16 garment factories sack union leaders
The labour ministry has completed its investigation against the 16 garment factories that have allegedly fired their trade union leaders in recent weeks, violating labour laws.
The development comes a few weeks before the labour secretary along with commerce and foreign secretaries are due to meet with diplomats from the US, the EU, the Netherlands, the UK and Germany on February 13 to brief on progress made in labour rights in the country under the Sustainability Compact signed last year.
“We received the complaints against the factories only last week and we started the investigation right away,” said Mikail Shipar, labour secretary, while declining to name the factories involved. The Directorate of Labour is due to submit the report today.

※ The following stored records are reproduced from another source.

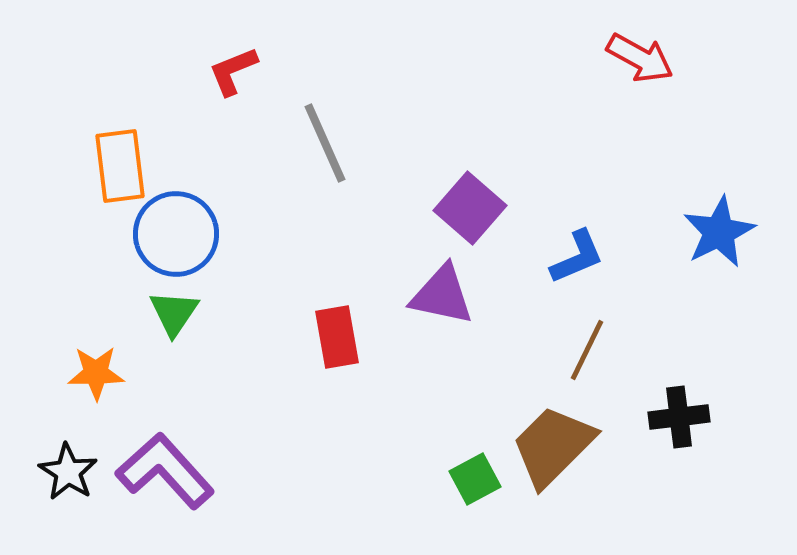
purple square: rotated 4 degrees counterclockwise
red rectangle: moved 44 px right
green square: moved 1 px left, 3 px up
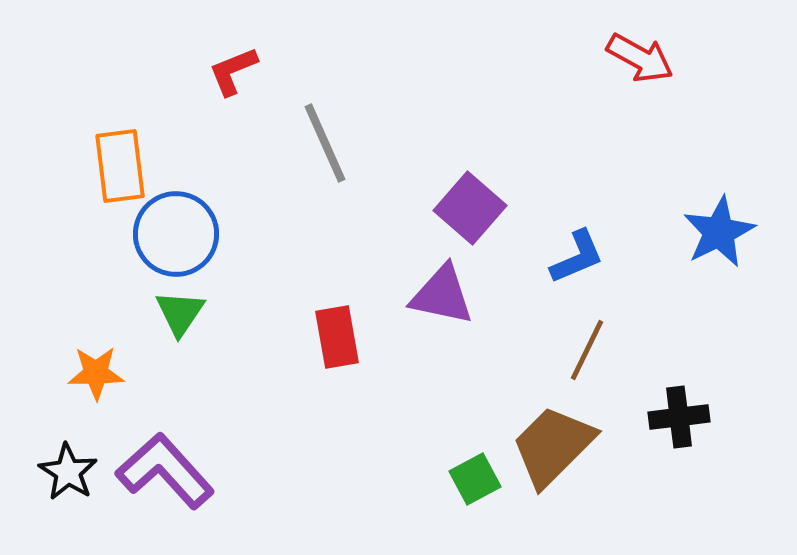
green triangle: moved 6 px right
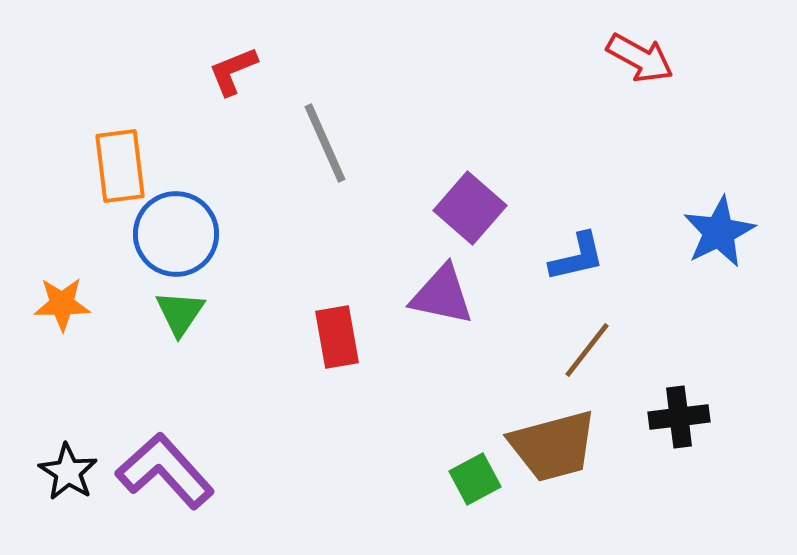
blue L-shape: rotated 10 degrees clockwise
brown line: rotated 12 degrees clockwise
orange star: moved 34 px left, 69 px up
brown trapezoid: rotated 150 degrees counterclockwise
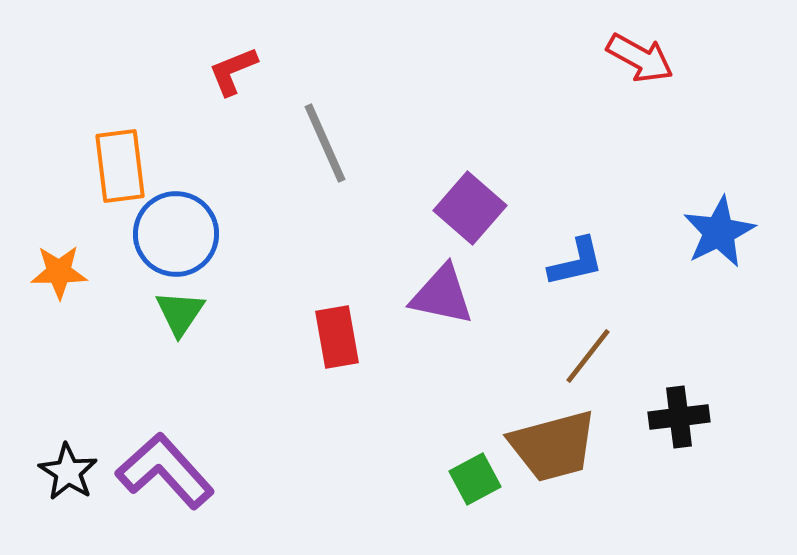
blue L-shape: moved 1 px left, 5 px down
orange star: moved 3 px left, 32 px up
brown line: moved 1 px right, 6 px down
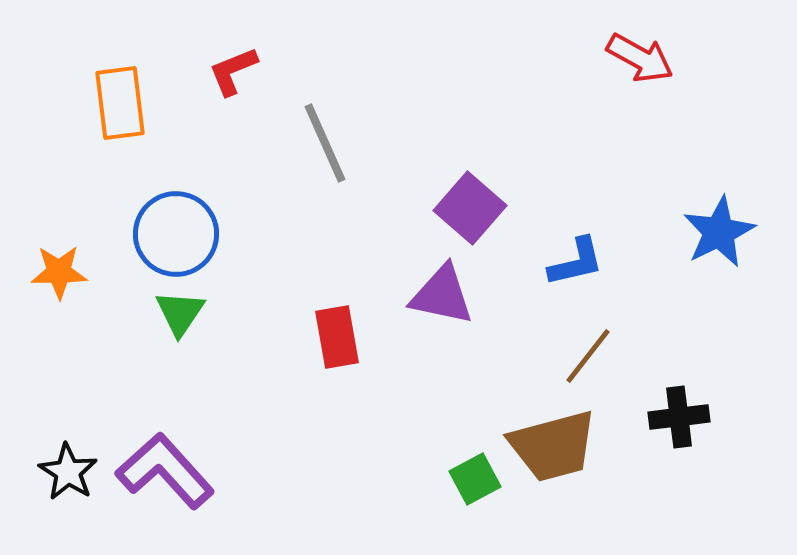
orange rectangle: moved 63 px up
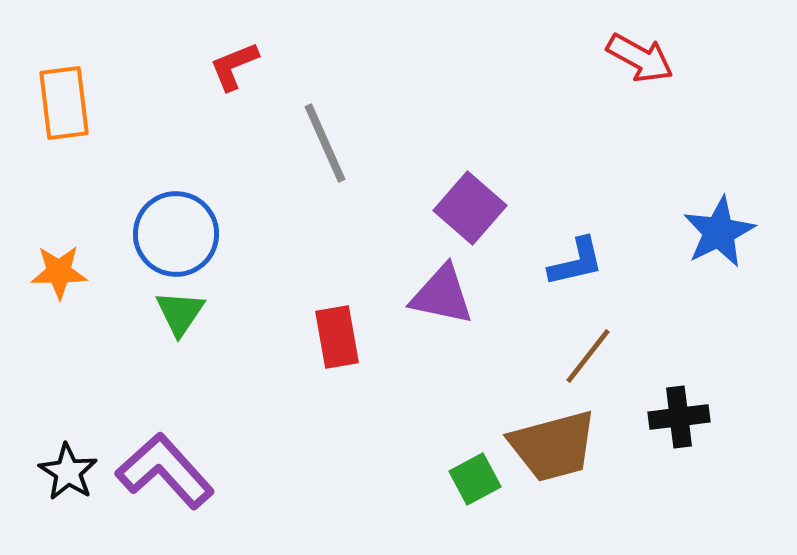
red L-shape: moved 1 px right, 5 px up
orange rectangle: moved 56 px left
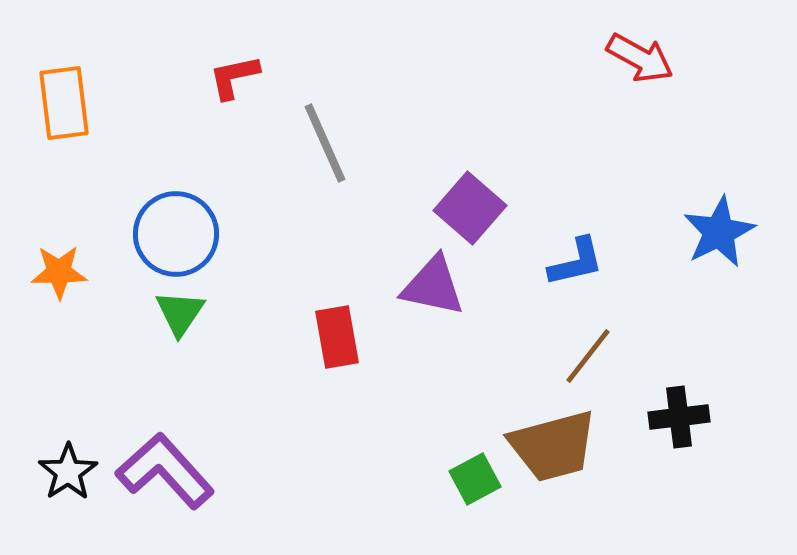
red L-shape: moved 11 px down; rotated 10 degrees clockwise
purple triangle: moved 9 px left, 9 px up
black star: rotated 6 degrees clockwise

Bangladesh Garment Manufacturers and Exporters Association too acknowledged the violation of trade union rules by some of its members.

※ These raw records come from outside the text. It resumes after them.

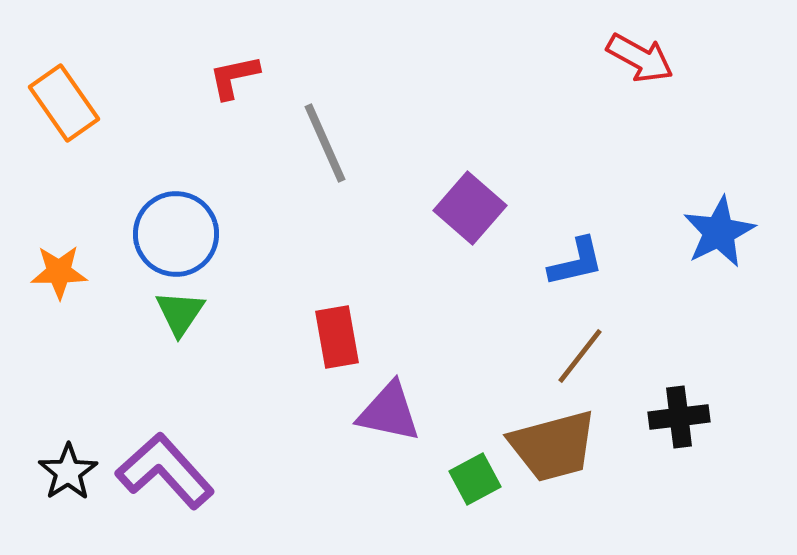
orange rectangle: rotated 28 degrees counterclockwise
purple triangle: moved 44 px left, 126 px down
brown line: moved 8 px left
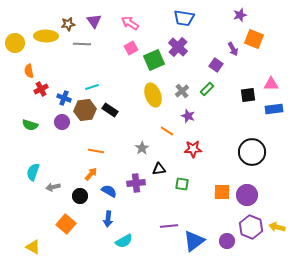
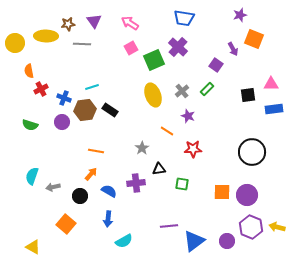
cyan semicircle at (33, 172): moved 1 px left, 4 px down
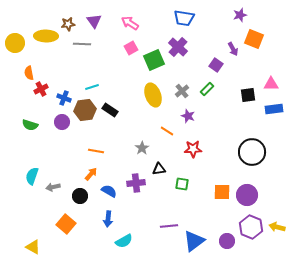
orange semicircle at (29, 71): moved 2 px down
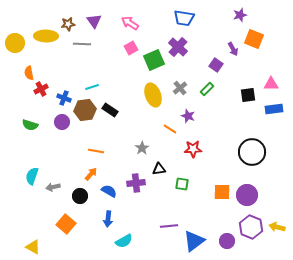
gray cross at (182, 91): moved 2 px left, 3 px up
orange line at (167, 131): moved 3 px right, 2 px up
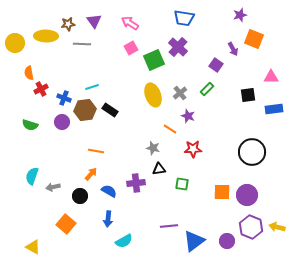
pink triangle at (271, 84): moved 7 px up
gray cross at (180, 88): moved 5 px down
gray star at (142, 148): moved 11 px right; rotated 24 degrees counterclockwise
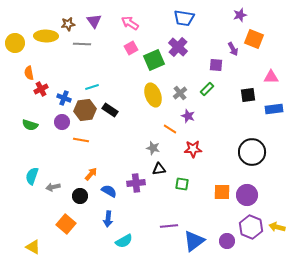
purple square at (216, 65): rotated 32 degrees counterclockwise
orange line at (96, 151): moved 15 px left, 11 px up
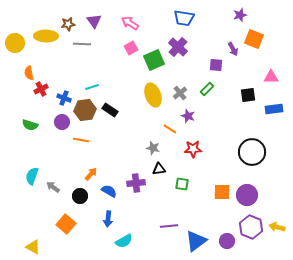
gray arrow at (53, 187): rotated 48 degrees clockwise
blue triangle at (194, 241): moved 2 px right
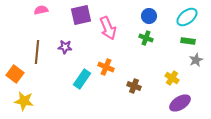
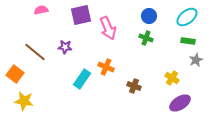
brown line: moved 2 px left; rotated 55 degrees counterclockwise
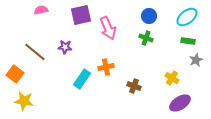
orange cross: rotated 35 degrees counterclockwise
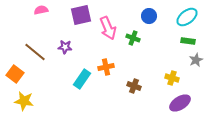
green cross: moved 13 px left
yellow cross: rotated 16 degrees counterclockwise
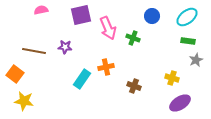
blue circle: moved 3 px right
brown line: moved 1 px left, 1 px up; rotated 30 degrees counterclockwise
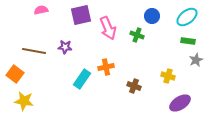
green cross: moved 4 px right, 3 px up
yellow cross: moved 4 px left, 2 px up
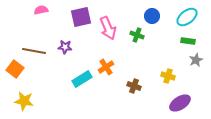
purple square: moved 2 px down
orange cross: rotated 21 degrees counterclockwise
orange square: moved 5 px up
cyan rectangle: rotated 24 degrees clockwise
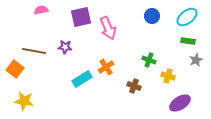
green cross: moved 12 px right, 25 px down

“Yes, we have also received at least four complaints from workers' leaders, who said they were terminated from their factories for unionism,” said Reaz-Bin-Mahmood, vice-president of the BGMEA.

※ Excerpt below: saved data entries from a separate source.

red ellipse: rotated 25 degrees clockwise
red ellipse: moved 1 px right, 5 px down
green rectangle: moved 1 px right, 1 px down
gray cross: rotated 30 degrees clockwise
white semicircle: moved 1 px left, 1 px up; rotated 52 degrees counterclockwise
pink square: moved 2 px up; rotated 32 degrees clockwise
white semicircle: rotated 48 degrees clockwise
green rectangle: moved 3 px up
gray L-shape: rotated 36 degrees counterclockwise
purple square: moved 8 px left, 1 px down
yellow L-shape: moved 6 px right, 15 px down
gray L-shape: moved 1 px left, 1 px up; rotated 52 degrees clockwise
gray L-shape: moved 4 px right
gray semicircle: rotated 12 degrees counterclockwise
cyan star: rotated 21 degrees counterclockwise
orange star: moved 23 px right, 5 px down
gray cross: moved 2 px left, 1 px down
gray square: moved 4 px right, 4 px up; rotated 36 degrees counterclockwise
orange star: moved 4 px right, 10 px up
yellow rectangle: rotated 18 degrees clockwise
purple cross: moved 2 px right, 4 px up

Formation of trade unions has already been described in the amended labour law, so the workers have the full right for unionism, he said, adding that the garment manufacturers' platform is now investigating whether the factories are members of the BGMEA or not.
Roy Ramesh Chandra, general secretary of the local arm of IndustriALL, a global union federation, said the amended labour law has many loopholes.
The most glaring is the requirement of signatures of 30 percent workers for formation of trade unions. “In many factories workers are not interested in joining the unions as they fear losing their jobs,” he said, adding that only 5 percent of the workers are members of unions in Bangladesh.
Currently, the total number of trade unions in the garment sector is nearly 260, but they are divided and cannot raise their voices collectively to realise their demands.
Sirajul Islam Rony, a union leader, said everyday he is receiving complaints from workers of termination from their jobs for unionism. “The trade union rules violation is taking place mainly in the small factories, as they do not have bigger capacity.”
Following widespread pressure from the international community, the government amended the labour law to allow workers in garment factories the full freedom to associate, as demanded by the US, the EU and the International Labour Organisation among others.